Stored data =
★ ★ ★ ★ ★ ★ ★
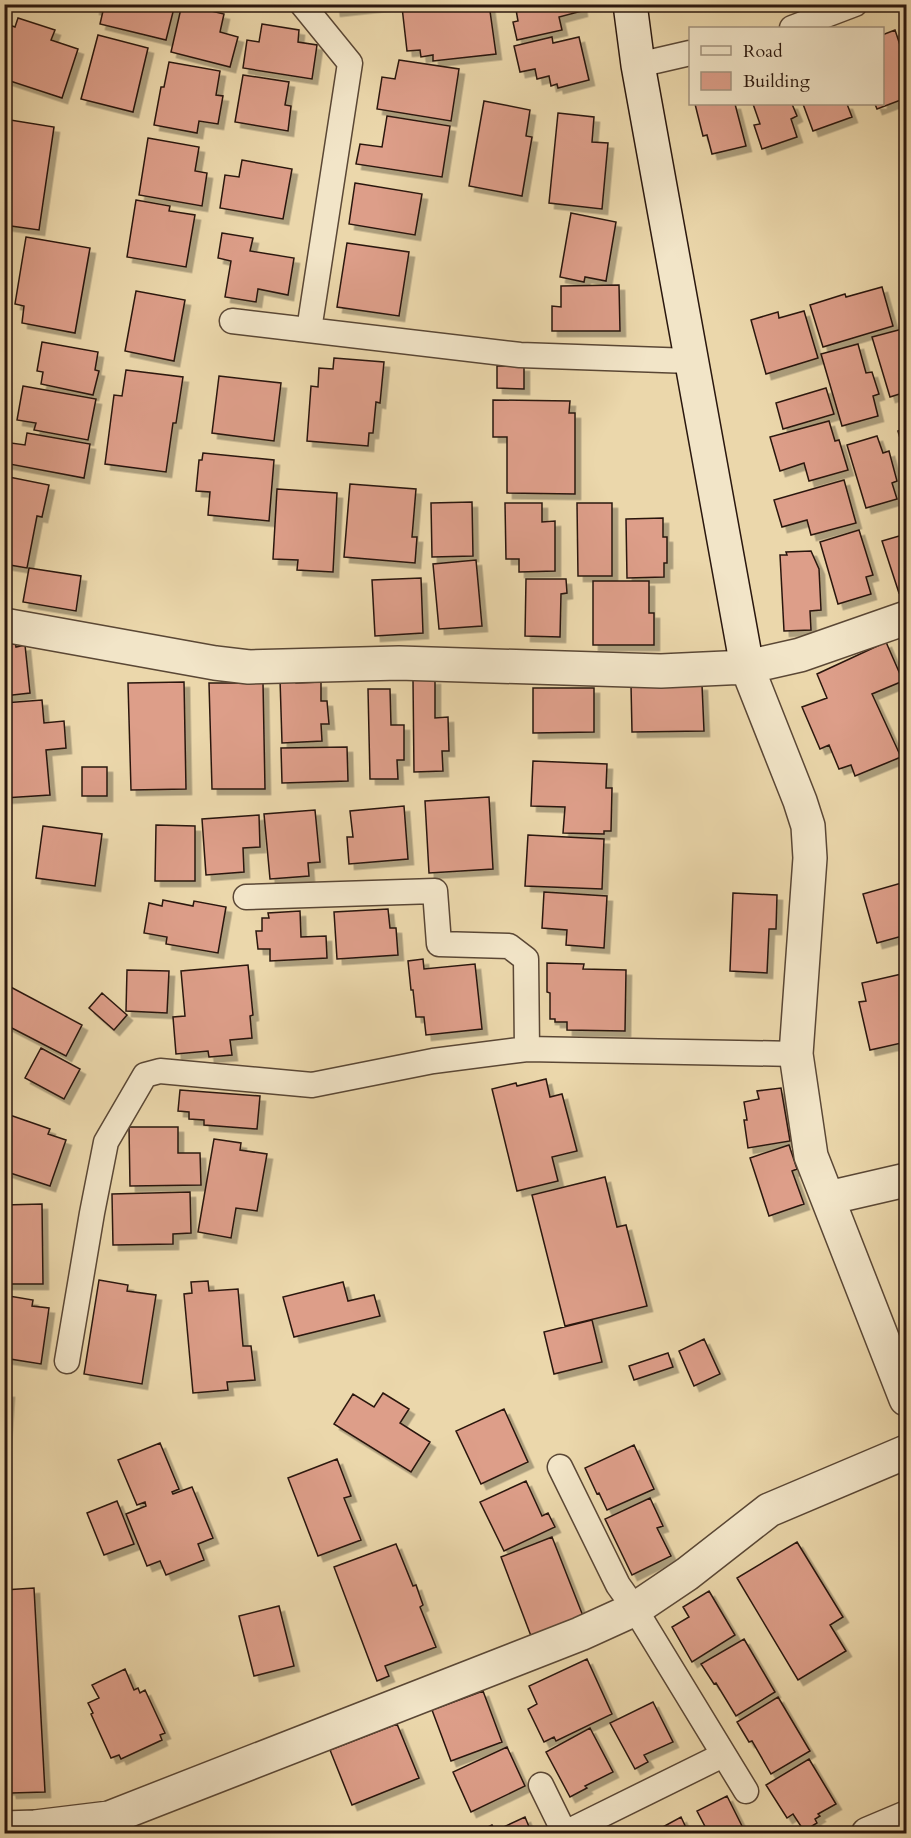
<svg xmlns="http://www.w3.org/2000/svg" width="911" height="1838" viewBox="0 0 911 1838" font-family="Cardo,serif">
  <style>
    .building { fill: #dd9e89; stroke: #2a170e; stroke-width: 1.5; filter: url(#shadow) }
    .lines { fill: none; stroke-linecap: round; stroke-linejoin: round }
    .lane-casing { stroke: #5a4735; stroke-width: 27 }
    .street-casing { stroke: #5a4735; stroke-width: 36 }
    .secondary-casing { stroke: #2a170e; stroke-width: 36 }
    .lane { stroke: #f2e5c8; stroke-width: 24 }
    .street { stroke: #f2e5c8; stroke-width: 33 }
    .secondary { stroke: #f2e5c8; stroke-width: 33 }
  </style>
  <defs>
    <filter id="shadow"><feDropShadow dx="5.5" dy="5.5" stdDeviation="0" flood-color="#0004"/></filter>
  </defs>
  <rect width="100%" height="100%" fill="#ebd7ab"/>
  <filter id="stains"><feTurbulence type="fractalNoise" baseFrequency=".00333" numOctaves="4"/><feColorMatrix values="0 0 0 0 .2 0 0 0 0 .09 0 0 0 0 .02 0 0 0 .5 -.17"/></filter>
  <radialGradient id="worn" r=".72"><stop offset=".6" stop-color="#630" stop-opacity="0"/><stop offset="1" stop-color="#630" stop-opacity=".3"/></radialGradient>
  <path class="building" d="M95,4H175L166,40L100,24L103,11L94,9Z
    M182,4H213L211,11L224,14L220,32L238,37L230,67L171,52Z
    M334,4H388V5L335,11Z
    M423,4H489L496,54L433,61V55L421,57L420,50L407,51L402,7Z
    M515,4H581L582,11L559,17L562,30L517,40L513,22L518,21Z
    M18,18L55,30L51,40L78,49L62,98L4,79V23L15,27Z
    M262,24L299,30L298,42L317,45L312,79L243,68L247,40L259,42Z
    M895,30L906,63V98L877,109L875,104H882V35Z
    M98,35L148,48L133,112L81,99Z
    M552,37L553,43L579,37L589,80L558,88L557,84L551,86L549,76L537,79L535,69L520,72L514,46Z
    M399,60L459,69L451,121L377,109L382,77L395,79Z
    M169,62L220,71L216,95L223,96L218,124L199,121L197,133L154,125L161,87H164Z
    M243,75L289,82L285,105L291,106L288,131L235,122Z
    M484,101L530,110L526,136L532,137L522,196L469,186Z
    M695,104H735L746,146L712,154L707,135L703,136Z
    M753,104H792L797,116L791,119L797,137L762,149L754,125L760,124Z
    M803,104H847L852,117L813,131Z
    M558,113L594,117L592,142L608,143L602,209L549,203Z
    M387,116L450,126L442,177L356,164L360,144L382,147Z
    M4,119L54,127L39,230L4,225Z
    M148,138L199,147L195,171L207,173L202,206L139,195Z
    M242,160L292,169L283,219L220,208L225,175L239,177Z
    M355,183L422,194L415,235L349,224Z
    M136,200L170,206L169,211L195,215L186,267L127,257Z
    M571,213L616,222L606,281L585,277L584,282L560,277Z
    M222,233L253,238L250,251L294,258L288,295L258,289L256,302L225,297L231,261L218,258Z
    M26,237L90,248L75,333L22,323L24,306L15,304Z
    M347,243L409,252L399,316L337,307Z
    M619,285L620,331H552V306L561,307V286Z
    M882,287L893,326L823,347L810,305L845,294L846,297Z
    M136,291L185,300L174,361L125,351Z
    M804,311L818,358L766,374L751,320L778,312L779,318Z
    M906,328V392L890,397L872,337Z
    M42,342L98,352L95,370L99,371L93,395L41,384L43,372L37,371Z
    M858,344L866,373L872,372L879,394L873,396L878,416L842,426L821,354Z
    M334,358L384,362L380,403L376,402L373,433H369L368,446L307,441L311,386L318,387L319,368L333,369Z
    M497,366H524V389L497,388Z
    M126,370L183,377L176,423H173L166,472L105,464L114,395L122,396Z
    M219,376L281,383L274,441L212,433Z
    M23,386L96,399L88,440L34,430L36,423L17,420Z
    M826,388L834,414L783,429L776,403Z
    M493,400L570,401L569,413H575V494L507,493V437H493Z
    M829,421L835,441L839,440L848,470L809,481L804,463L780,471L770,437Z
    M906,428V460L898,431Z
    M27,433L90,444L84,478L4,463V442L25,445Z
    M877,436L883,453L889,451L897,481L892,483L897,499L866,508L847,445Z
    M203,453L274,460L269,521L208,515L210,492L196,491L199,460H202Z
    M4,476L49,485L42,517L37,516L27,568L4,564Z
    M844,480L856,523L811,535L807,520L782,527L774,500Z
    M350,484L416,489L412,537H417L415,563L344,557Z
    M277,489L337,493L333,572L297,570L298,560L273,559Z
    M472,502L473,556L432,557L431,503Z
    M505,503H542V522L555,521V571L519,572V559H506Z
    M577,503H612V576H578Z
    M663,518V537H667V563H664V577L627,578L626,519Z
    M859,530L873,575L866,577L871,594L838,604L820,542Z
    M906,534V591L899,593L882,541Z
    M811,551L819,569L821,610L810,611L811,630L784,631L780,555H787L786,552Z
    M476,560L482,626L439,629L433,564Z
    M29,568L81,576L76,611L23,602Z
    M421,578L423,633L375,636L372,580Z
    M526,579H566L567,593L561,594L560,637L525,636Z
    M593,581H649V613H654V645H593Z
    M15,641L16,647L25,645L30,693L4,696V642Z
    M886,642L903,681L872,694L901,757L855,776L851,765L839,769L829,745L820,749L802,707L827,698L817,674Z
    M295,678L296,683L321,682V701H327L329,724H321L322,741L282,743L280,679Z
    M435,679V718L448,717L449,751H442L443,771L414,772L413,680Z
    M184,682L186,789L131,790L128,683Z
    M209,683H263L265,789H212Z
    M631,685H702L704,731L632,732Z
    M533,688H594V732L533,733Z
    M368,689H390L391,725H404V760H397L398,779H370Z
    M42,700L44,723L64,721L66,748L46,750L50,795L4,798V703Z
    M347,747L348,781L282,783L281,748Z
    M533,761L607,764L606,788H612L611,831H604V834L563,833L565,807L531,806Z
    M82,767H107V796H82Z
    M489,797L493,869L429,873L425,801Z
    M404,806L408,859L349,864L347,837H353L350,811Z
    M315,810L320,862L308,863L309,876L270,879L264,814Z
    M259,815L260,847L243,848L244,872L206,875L202,819Z
    M156,825L195,826V881H155Z
    M43,826L102,834L95,886L36,878Z
    M528,835L604,839L602,889L525,886Z
    M906,878V935L877,943L863,894L905,882L904,879Z
    M544,892L607,896L604,948L566,945L567,930L542,928Z
    M733,893L777,895L776,929H769L767,973L730,971Z
    M163,900L193,906L194,901L226,907L218,953L166,944L167,937L144,933L149,903L162,906Z
    M388,909L390,928H396L398,955L337,959L334,912Z
    M300,911L301,937L326,936L327,958L270,961V949H258L256,931H262V918H269L268,913Z
    M423,959L424,969L475,964L482,1029L426,1035L424,1017H416L413,990H411L408,961Z
    M547,963L584,964L583,969L626,970L625,1031L567,1030V1022H555V1019H550V993L547,992Z
    M248,965L253,1015L250,1016L252,1038L230,1040L232,1055L209,1057L208,1051L176,1054L173,1017L185,1016L181,971Z
    M127,970L169,971L167,1013L126,1011Z
    M906,973V1042L870,1050L859,1002L866,1001L862,983Z
    M5,984L82,1025L66,1056L4,1024Z
    M102,993L127,1015L114,1030L89,1008Z
    M41,1048L80,1069L64,1099L25,1078Z
    M546,1079L550,1097L562,1094L577,1151L552,1157L558,1181L517,1191L492,1089L516,1083L517,1086Z
    M781,1088L790,1141L748,1148L744,1120H747L744,1102L759,1099L757,1091Z
    M180,1090L260,1096L257,1129L204,1125V1120L189,1119V1112L178,1111Z
    M4,1113L50,1129L48,1134L66,1140L50,1186L4,1171Z
    M129,1127H178V1153H200L201,1185L130,1186Z
    M214,1139L241,1143L240,1150L267,1154L257,1211L236,1208L231,1238L198,1232Z
    M789,1145L797,1169L792,1171L804,1204L769,1216L750,1158Z
    M605,1177L617,1227L626,1225L647,1306L565,1326L532,1195Z
    M190,1192L191,1233L173,1234V1244L113,1245L112,1194Z
    M42,1204L43,1284H4V1205Z
    M99,1280L128,1285L127,1291L156,1295L142,1384L84,1374Z
    M208,1281L209,1291L238,1289L243,1346H251L255,1380L227,1382L228,1390L193,1393L184,1294L192,1293L191,1282Z
    M343,1282L348,1301L374,1295L380,1316L294,1337L283,1297Z
    M9,1296L33,1300L32,1306L49,1308L41,1364L4,1358V1308L7,1309Z
    M592,1320L602,1362L554,1374L544,1332Z
    M704,1339L720,1374L694,1386L679,1351Z
    M668,1353L673,1367L634,1380L629,1366Z
    M4,1392H9L5,1449H4Z
    M383,1393L409,1409L400,1423L430,1442L411,1472L334,1424L353,1394L374,1407Z
    M504,1409L528,1462L481,1484L456,1431Z
    M160,1443L179,1489L172,1492L173,1494L192,1487L213,1538L198,1544L204,1560L166,1575L160,1561L147,1566L126,1514L146,1506L145,1502L137,1505L118,1460Z
    M634,1445L654,1489L607,1510L599,1493L597,1494L585,1468Z
    M337,1459L351,1496L344,1498L361,1540L318,1556L288,1478Z
    M526,1481L542,1516L548,1513L555,1527L504,1551L480,1502Z
    M650,1498L663,1526L657,1528L671,1556L632,1575L605,1519Z
    M117,1501L134,1544L104,1555L87,1513Z
    M552,1537L583,1616L531,1636L501,1557Z
    M797,1542L843,1617L830,1625L846,1651L798,1680L737,1578Z
    M396,1544L413,1586L416,1585L423,1605L420,1607L436,1647L385,1666L389,1676L377,1681L334,1567Z
    M34,1588L45,1792L11,1793L10,1789L4,1790V1590Z
    M709,1591L735,1635L692,1662L672,1627L689,1617L683,1607Z
    M279,1606L294,1666L254,1676L239,1616Z
    M744,1639L775,1692L736,1716L716,1683L714,1684L701,1664Z
    M587,1659L612,1714L556,1741L554,1737L544,1742L528,1709L537,1704L529,1686Z
    M125,1669L134,1690L138,1688L140,1693L145,1690L165,1733L160,1735L162,1740L121,1759L119,1755L111,1758L91,1714L93,1713L88,1703L99,1698L92,1685Z
    M483,1691L502,1742L451,1761L432,1710Z
    M778,1697L810,1751L771,1774L752,1741L749,1742L737,1722Z
    M653,1702L673,1742L644,1755L648,1762L635,1769L610,1723Z
    M397,1724L419,1778L352,1805L330,1750Z
    M590,1728L613,1772L585,1786L587,1788L570,1797L546,1752Z
    M507,1747L525,1786L471,1812L453,1772Z
    M809,1759L836,1804L818,1814L820,1816L815,1819L817,1823L804,1831L793,1814L787,1818L766,1785Z
    M727,1796L746,1834H709L697,1811Z
    M525,1817L532,1834H478L477,1832L492,1825L495,1831Z
    M681,1817L689,1834H650Z"/>
  <g class="lines">
    <defs>
      <path id="lane" d="M302,4L350,63L309,330
        M792,28L855,4
        M638,65L690,53
        M232,321L520,355L691,361
        M246,897L435,891L439,944L509,946L526,959L527,1049
        M67,1361L92,1213L106,1142L145,1075L160,1071L312,1085L433,1061L527,1049L796,1054
        M560,1467L618,1585L635,1609L746,1791
        M541,1785L565,1834
        M565,1833L723,1755"/>
      <path id="street" d="M4,625L215,663L249,667L399,663L661,671L747,667L800,655L906,618
        M747,667L800,801L808,826L810,858L796,1054L811,1156L906,1399
        M828,1198L906,1180
        M4,1828L35,1827L109,1818L580,1634L635,1609L687,1574L769,1510L906,1452
        M868,1834L906,1818"/>
      <path id="secondary" d="M630,4L638,65L747,667"/>
    </defs>
    <use href="#lane" class="lane-casing"/>
    <use href="#street" class="street-casing"/>
    <use href="#secondary" class="secondary-casing"/>
    <use href="#lane" class="lane"/>
    <use href="#street" class="street"/>
    <use href="#secondary" class="secondary"/>
  </g>
  <rect width="911" height="1838" fill="none" stroke="#ebd7ab" stroke-width="24"/>
  <rect x="6" y="6" width="899" height="1826" fill="none" stroke="#2a170e" stroke-width="3"/>
  <rect x="12" y="12" width="887" height="1814" fill="none" stroke="#2a170e" stroke-width="1.5"/>
  <rect x="689" y="27" width="195" height="78" fill="#f2e5c8" stroke="#a2937e" stroke-width="1.5"/>
  <rect x="701" y="46" width="30" height="9" fill="#f2e5c8" stroke="#a2937e" stroke-width="1.5"/>
  <text x="743" y="57" font-size="18" fill="#2a170e">Road</text>
  <rect x="701" y="72" width="30" height="18" fill="#dd9e89" stroke="#a2937e" stroke-width="1.5"/>
  <text x="743" y="87" font-size="18" fill="#2a170e">Building</text>
  <rect width="100%" height="100%" filter="url(#stains)"/>
  <rect width="100%" height="100%" fill="url(#worn)"/>
</svg>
★ ★ ★ ★ ★ ★ ★
AIM OF THE TASK = All lines above from the one containing "M590,1728L613,1772L585,1786L587,1788L570,1797L546,1752Z" to the one containing "M727,1796L746,1834H709L697,1811Z" must be repeated exactly, both lines included, and no others.

SOLVED EXERCISE =
    M590,1728L613,1772L585,1786L587,1788L570,1797L546,1752Z
    M507,1747L525,1786L471,1812L453,1772Z
    M809,1759L836,1804L818,1814L820,1816L815,1819L817,1823L804,1831L793,1814L787,1818L766,1785Z
    M727,1796L746,1834H709L697,1811Z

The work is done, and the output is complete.